◆ What to produce ◆
Set down the records below from the line with "longitude: -73.1075" up to and including the line with "longitude: 35.8676", reproducing each line word for word and leaving out the pictures.

----- Items

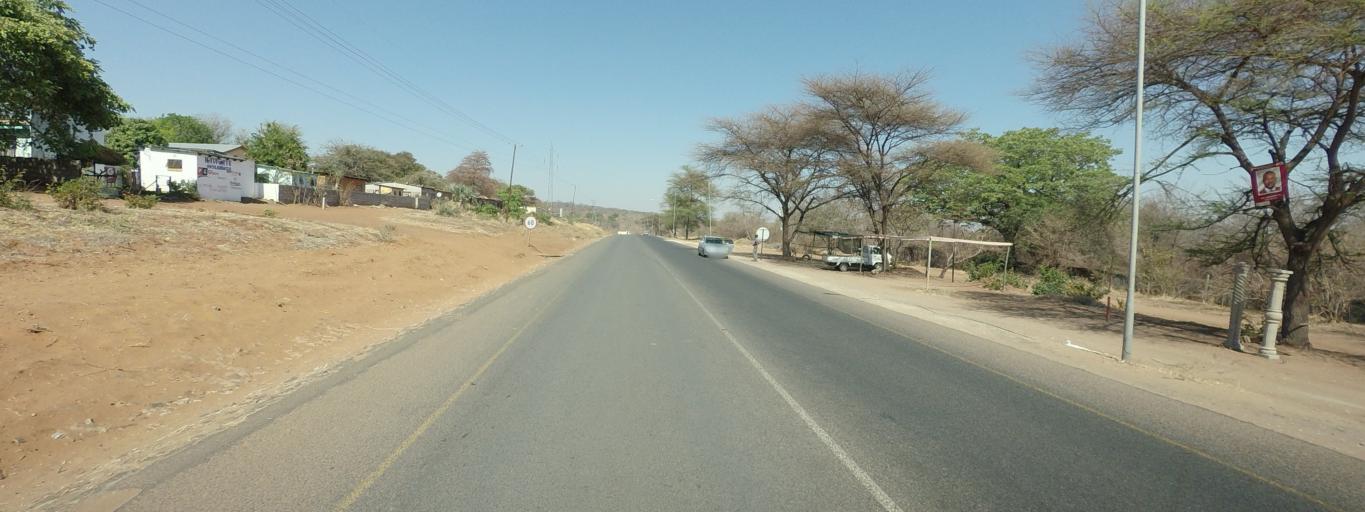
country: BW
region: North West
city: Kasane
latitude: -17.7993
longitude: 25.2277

----------
----- Items

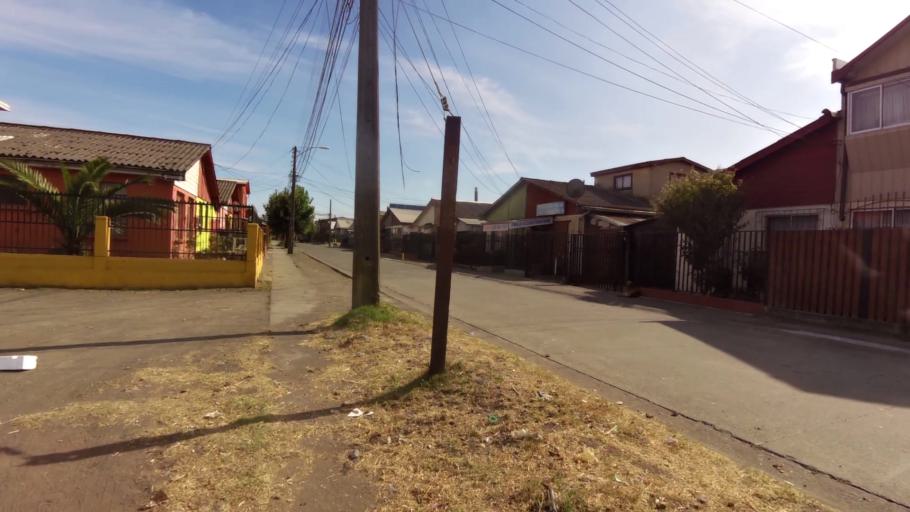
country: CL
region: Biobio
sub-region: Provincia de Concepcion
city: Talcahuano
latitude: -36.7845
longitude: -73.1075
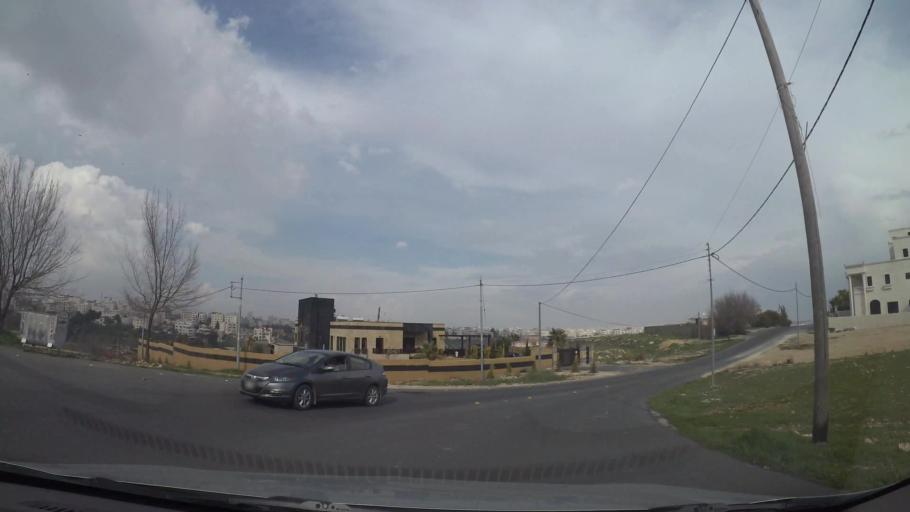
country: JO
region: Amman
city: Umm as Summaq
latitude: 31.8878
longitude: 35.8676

----------

◆ Answer below ◆
longitude: -73.1075
country: JO
region: Amman
city: Umm as Summaq
latitude: 31.8878
longitude: 35.8676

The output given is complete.